Executives in Indian Oil Corporation, Bharat Petroleum and Hindustan Petroleum said petrol rates had not been revised for two months despite high international prices due to an informal government directive to hold the price line till elections.

On paper, petrol prices are decontrolled, denying state firms any compensation from the government for below-market sales, but this time, companies will seek compensation as they fear heavy losses because the government informally told them to freeze prices, executives said requesting anonymity.

IOC chairman RS Butola declined to comment on the timing and extent of the petrol price hike, but said the situation was difficult. “The company can’t sustain for long. We will be forced to raise petrol prices if (international) prices prevail at this level ,” he said, after announcing that the company’s net profit rose 52% to Rs 2,488 crore in the quarter ended December 31, from a year ago.

Quarterly profit rose disproportionately because the government disbursed subsidy payments for two quarters simultaneously. In the nine months ended December 31, IOC posted a net loss of Rs 8,716 crore against a net profit of Rs 3,540 crore in the same period previous year.

Director for finance, PK Goyal, said the company will post a net profit for the fiscal year only if it is fully compensated by the government for the January-March quarter. The international price of petrol has risen to about $128 a barrel from $109 a barrel two months ago, when its prices were last revised, he said.

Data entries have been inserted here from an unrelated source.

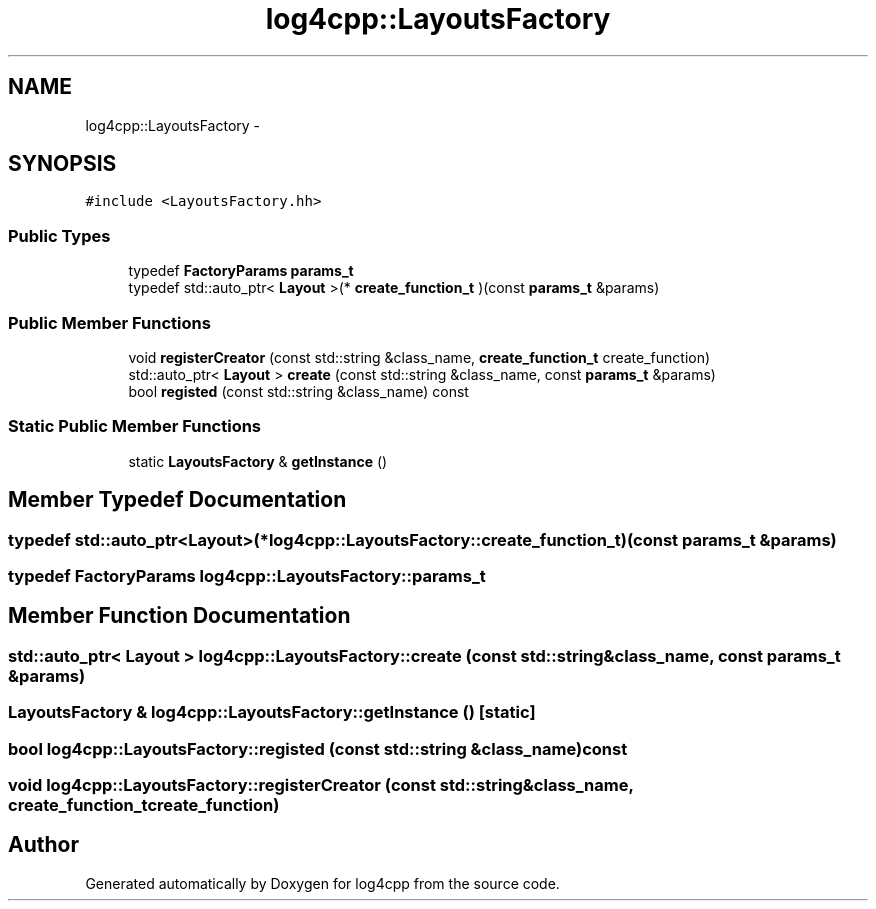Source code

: .TH "log4cpp::LayoutsFactory" 3 "Thu Jan 17 2019" "Version 1.1" "log4cpp" \" -*- nroff -*-
.ad l
.nh
.SH NAME
log4cpp::LayoutsFactory \- 
.SH SYNOPSIS
.br
.PP
.PP
\fC#include <LayoutsFactory\&.hh>\fP
.SS "Public Types"

.in +1c
.ti -1c
.RI "typedef \fBFactoryParams\fP \fBparams_t\fP"
.br
.ti -1c
.RI "typedef std::auto_ptr< \fBLayout\fP >(* \fBcreate_function_t\fP )(const \fBparams_t\fP &params)"
.br
.in -1c
.SS "Public Member Functions"

.in +1c
.ti -1c
.RI "void \fBregisterCreator\fP (const std::string &class_name, \fBcreate_function_t\fP create_function)"
.br
.ti -1c
.RI "std::auto_ptr< \fBLayout\fP > \fBcreate\fP (const std::string &class_name, const \fBparams_t\fP &params)"
.br
.ti -1c
.RI "bool \fBregisted\fP (const std::string &class_name) const "
.br
.in -1c
.SS "Static Public Member Functions"

.in +1c
.ti -1c
.RI "static \fBLayoutsFactory\fP & \fBgetInstance\fP ()"
.br
.in -1c
.SH "Member Typedef Documentation"
.PP 
.SS "typedef std::auto_ptr<\fBLayout\fP>(* log4cpp::LayoutsFactory::create_function_t)(const \fBparams_t\fP &params)"

.SS "typedef \fBFactoryParams\fP \fBlog4cpp::LayoutsFactory::params_t\fP"

.SH "Member Function Documentation"
.PP 
.SS "std::auto_ptr< \fBLayout\fP > log4cpp::LayoutsFactory::create (const std::string &class_name, const \fBparams_t\fP &params)"

.SS "\fBLayoutsFactory\fP & log4cpp::LayoutsFactory::getInstance ()\fC [static]\fP"

.SS "bool log4cpp::LayoutsFactory::registed (const std::string &class_name) const"

.SS "void log4cpp::LayoutsFactory::registerCreator (const std::string &class_name, \fBcreate_function_t\fPcreate_function)"


.SH "Author"
.PP 
Generated automatically by Doxygen for log4cpp from the source code\&.
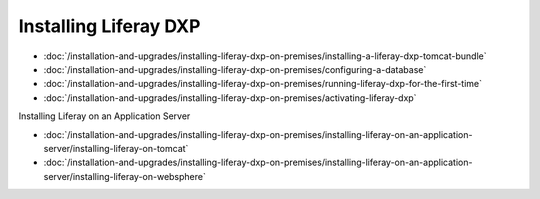 Installing Liferay DXP
======================

-  :doc:`/installation-and-upgrades/installing-liferay-dxp-on-premises/installing-a-liferay-dxp-tomcat-bundle`
-  :doc:`/installation-and-upgrades/installing-liferay-dxp-on-premises/configuring-a-database`
-  :doc:`/installation-and-upgrades/installing-liferay-dxp-on-premises/running-liferay-dxp-for-the-first-time`
-  :doc:`/installation-and-upgrades/installing-liferay-dxp-on-premises/activating-liferay-dxp`

Installing Liferay on an Application Server

-  :doc:`/installation-and-upgrades/installing-liferay-dxp-on-premises/installing-liferay-on-an-application-server/installing-liferay-on-tomcat`
-  :doc:`/installation-and-upgrades/installing-liferay-dxp-on-premises/installing-liferay-on-an-application-server/installing-liferay-on-websphere`
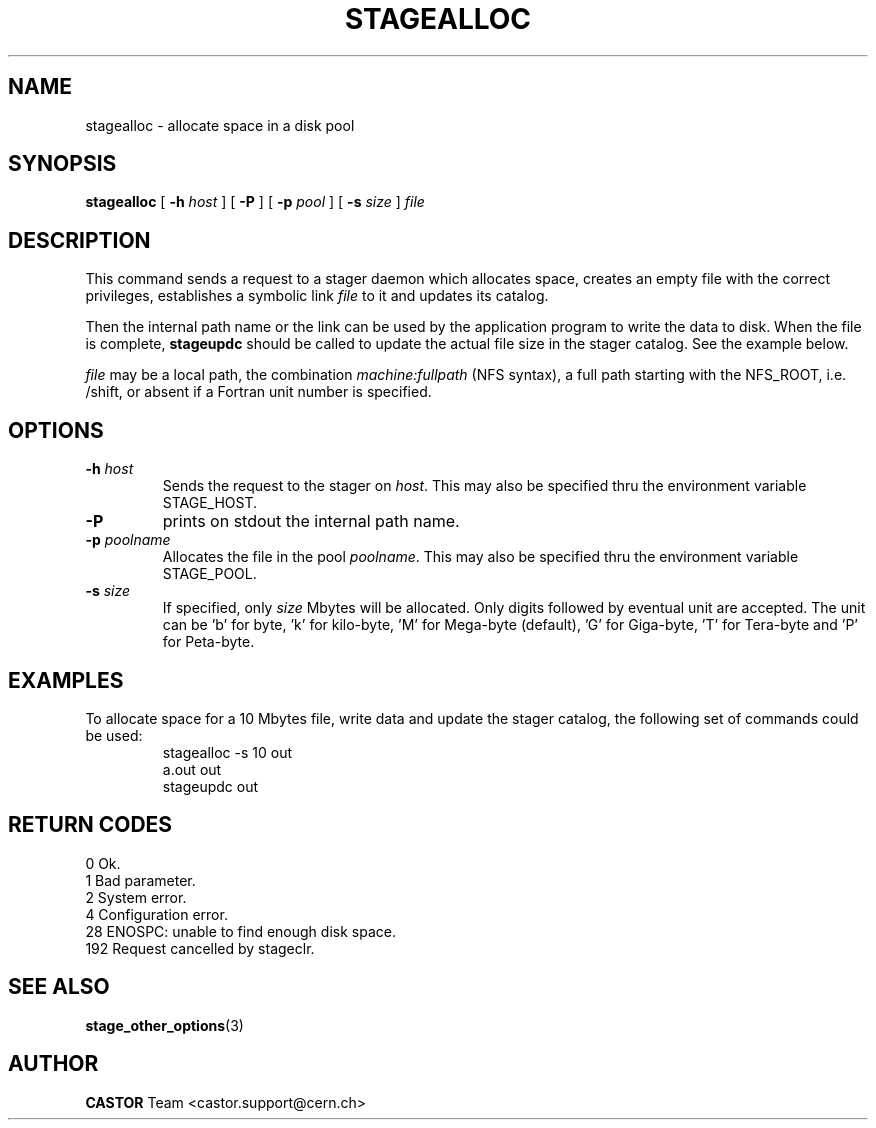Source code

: .\" $Id: stagealloc.man,v 1.10 2002/10/03 13:57:34 jdurand Exp $
.\"
.\" @(#)$RCSfile: stagealloc.man,v $ $Revision: 1.10 $ $Date: 2002/10/03 13:57:34 $ CERN IT-PDP/DM Jean-Philippe Baud
.\" Copyright (C) 1995-2002 by CERN/IT/DS/HSM
.\" All rights reserved
.\"
.TH STAGEALLOC "1" "$Date: 2002/10/03 13:57:34 $" "CASTOR" "Stage User Commands"
.SH NAME
stagealloc \- allocate space in a disk pool

.SH SYNOPSIS
.B stagealloc  
[
.BI \-h " host"
] [
.BI \-P 
] [
.BI \-p " pool"
] [
.BI \-s " size"
]
.I file
.SH DESCRIPTION
This command sends a request to a stager daemon which allocates space,
creates an empty file with the correct privileges, establishes a symbolic link
.I file
to it and updates its catalog.
.LP
Then the internal path name or the link can be used by the application program
to write the data to disk. When the file is complete,
.B stageupdc
should be called to update the actual file size in the stager catalog. See the
example below.
.LP
.I file
may be a local path, the combination
.I machine:fullpath
(NFS syntax), a full path starting with the NFS_ROOT, i.e. /shift,
or absent if a Fortran unit number is specified.
.LP
.SH OPTIONS
.TP
.BI \-h " host"
Sends the request to the stager on
.IR host .
This may also be specified thru the environment variable STAGE_HOST.
.TP
.B \-P
prints on stdout the internal path name.
.TP
.BI \-p " poolname"
Allocates the file in the pool
.IR poolname .
This may also be specified thru the environment variable STAGE_POOL.
.TP
.BI \-s " size"
If specified, only 
.I size 
Mbytes will be allocated.
Only digits followed by eventual unit are accepted. The unit can be 'b' for byte, 'k' for kilo-byte, 'M' for Mega-byte (default), 'G' for Giga-byte, 'T' for Tera-byte and 'P' for Peta-byte.

.SH EXAMPLES
To allocate space for a 10 Mbytes file, write data and update the stager
catalog, the following set of commands could be used:
.RS
stagealloc \-s 10 out
.br
a.out out
.br
stageupdc out
.RE
.SH RETURN CODES
\
.br
0	Ok.
.br
1	Bad parameter.
.br
2	System error.
.br
4	Configuration error.
.br
28	ENOSPC: unable to find enough disk space.
.br
192	Request cancelled by stageclr.

.SH SEE ALSO
\fBstage_other_options\fP(3)

.SH AUTHOR
\fBCASTOR\fP Team <castor.support@cern.ch>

The price of Brent crude oil has risen above $118 a barrel, close to a six-month high. Butola said petrol prices currently were about Rs 3 less than market rates. Butola also said the company was likely to renew its term contract with Iran to import 1.5 million tones a year of crude oil. The company is a relatively small importer of Iranian crude compared to MRPL, HPCL and Essar Oil, which buy large quantities.